It was bound to come back up again. What to do about the rise of social networking sites, and their use by members of the media and by athletes. Saturday morning we were once again faced with "too much information."
The facebook pages of UGA defensive tackle Derick Lott and tailback Washaun Ealey both had notes apparently posted by them that they had been injured. Lott's page read "Day 4 was not so good i messed up my arm nd (sic.) will be out for a while." Ealey's page read, "im out of practice due to an elbow injury!! please pray for me!!!"
Both Lott and Ealey are freshmen, and perhaps messages like this will not appear in the future should the coaching staff determine that such information getting out in such a manner is not a good thing.
Earlier this week, the Associated Press ran a story on the NFL's reaction to media, fans, and players using Facebook and Twitter to pass along information. While the league is in favor of such things for obvious promotional reasons, many coaches and general managers are not on board.
This all happens at a time when the Southeastern Conference sent out a memo to league schools announcing a new policy to limit media coverage of teams this season. The SEC recently signed deals with certain media outlets and is apparently trying to add exclusivity of coverage for their new customers.

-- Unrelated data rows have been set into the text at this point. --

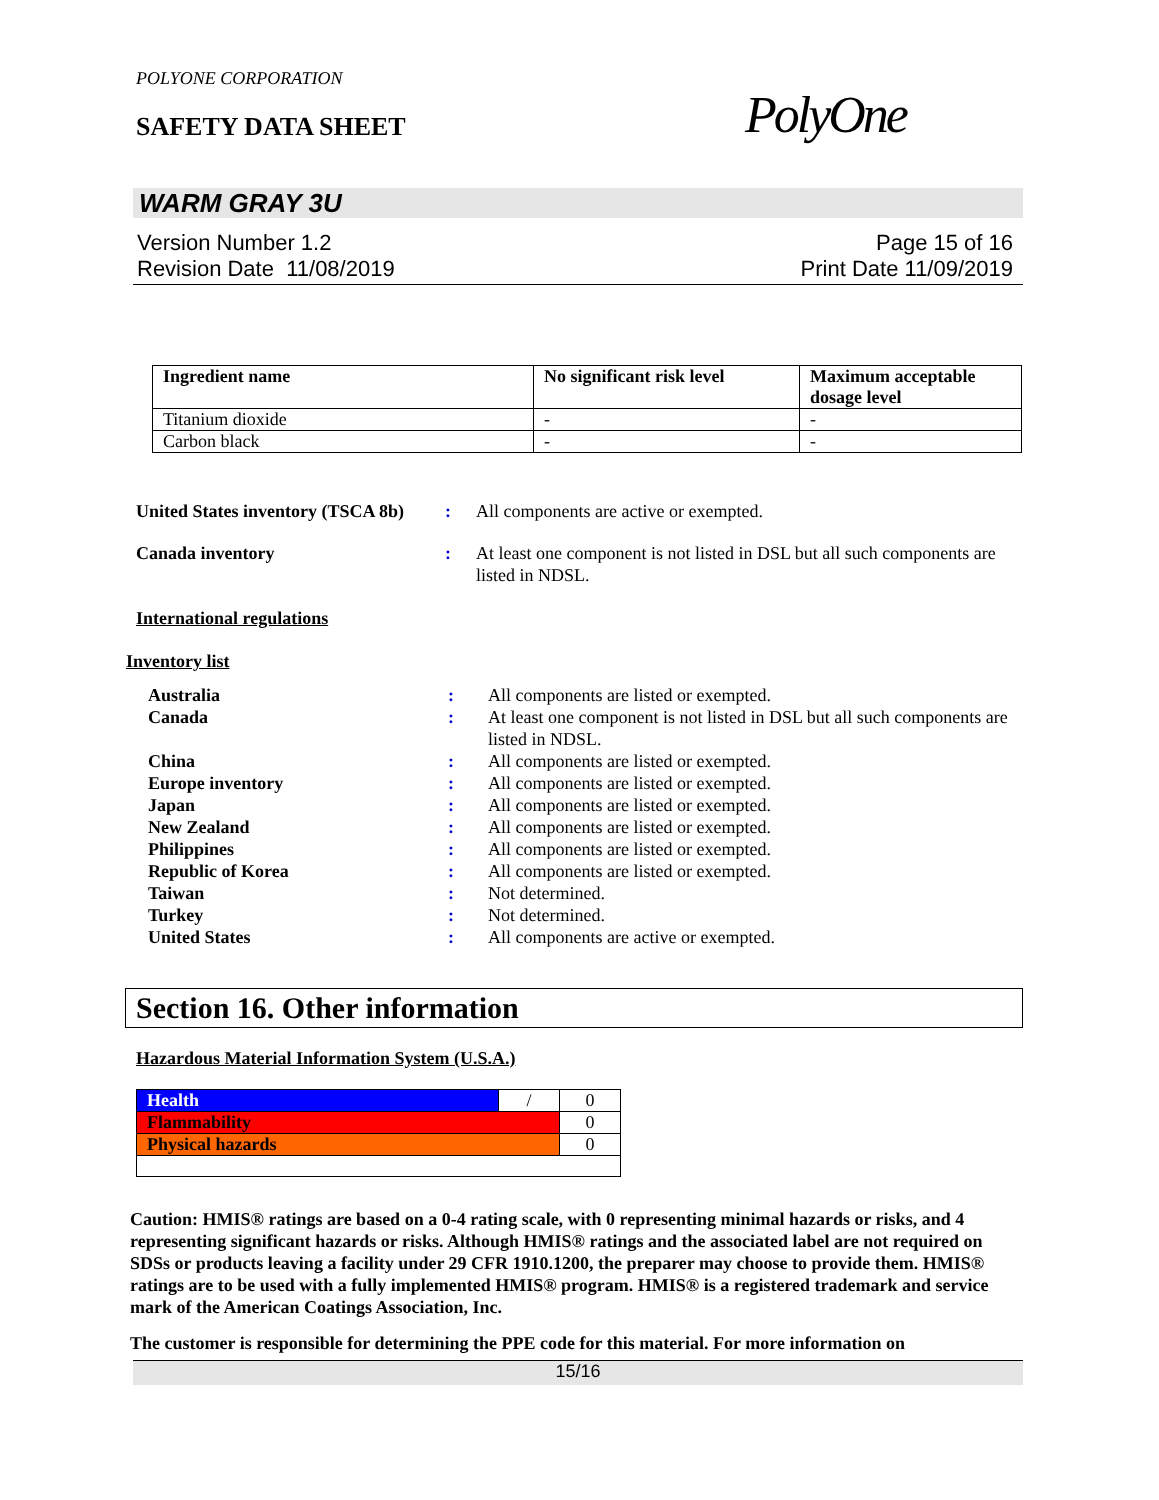POLYONE CORPORATION
SAFETY DATA SHEET PolyOne
WARM GRAY 3U
Version Number 1.2
Revision Date 11/08/2019
Page 15 of 16
Print Date 11/09/2019
| Ingredient name | No significant risk level | Maximum acceptable dosage level |
| --- | --- | --- |
| Titanium dioxide | - | - |
| Carbon black | - | - |
United States inventory (TSCA 8b)
: All components are active or exempted.
Canada inventory : At least one component is not listed in DSL but all such components are listed in NDSL.
International regulations
Inventory list
Australia : All components are listed or exempted.
Canada : At least one component is not listed in DSL but all such components are listed in NDSL.
China : All components are listed or exempted.
Europe inventory : All components are listed or exempted.
Japan : All components are listed or exempted.
New Zealand : All components are listed or exempted.
Philippines : All components are listed or exempted.
Republic of Korea : All components are listed or exempted.
Taiwan : Not determined.
Turkey : Not determined.
United States : All components are active or exempted.
Section 16. Other information
Hazardous Material Information System (U.S.A.)
| Health | / | 0 |
| Flammability | | 0 |
| Physical hazards | | 0 |
Caution: HMIS® ratings are based on a 0-4 rating scale, with 0 representing minimal hazards or risks, and 4 representing significant hazards or risks. Although HMIS® ratings and the associated label are not required on SDSs or products leaving a facility under 29 CFR 1910.1200, the preparer may choose to provide them. HMIS® ratings are to be used with a fully implemented HMIS® program. HMIS® is a registered trademark and service mark of the American Coatings Association, Inc.
The customer is responsible for determining the PPE code for this material. For more information on
15/16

While the obvious problems of a private entity dictating the amount of freedom of the press a state school, staffed by state employees, will allow at events on state property are one thing, the other glaring issue is that with this shrinkage of coverage by journalists, that void will likely be filled by fan bloggers and athletes.
Georgia defensive tackle Jeff Owens made a big show out of the video documentary he did while at the SEC Media Days in July. His twitter page has constant updates and even includes interviews with other players.
Asked his opinion on this, head coach Mark Richt told UGASports, ""We talk to them about it (Facebook, MySpace), and just tell them to be smart," he said. "We just tell them not to do or say anything that they're going to be ashamed of."
While Owens' situation is a bit different in that, he is just staying connected with his fans and has said nothing to compromise the team or draw the ire of coaches, the situation is certainly ripe for problems in the future when athletes and fan blogs are regarded as sources of information.
Stifling opinion is not the issue; it is the rapid expansion of so many opinions in an age where readers are hit with a barrage of information. Some newspapers and media outlets have their writers keep blogs, fans have blogs, and the average sports fan looking for that next nugget of information is going to find plenty and upon closing their browser probably not remember where they read what.
Why should they?
A sports columnist is more-or-less just a fan with a journalism degree. Bloggers are, well bloggers are everywhere so who keeps count of whether it is a newspaper writer of fan living two time zones away
from the action?
Meanwhile, those in the position to allow media access are seeking to limit the access to those who write the next check.
In an age where everyone likes to gripe about the amount of misinformation--remember the Marlon Brown Facebook fiasco?--we sure seem to do a good job at making the problem worse.
But that is just my opinion. I am sure coach Richt will be asked about the two injures after Saturday afternoon's practice.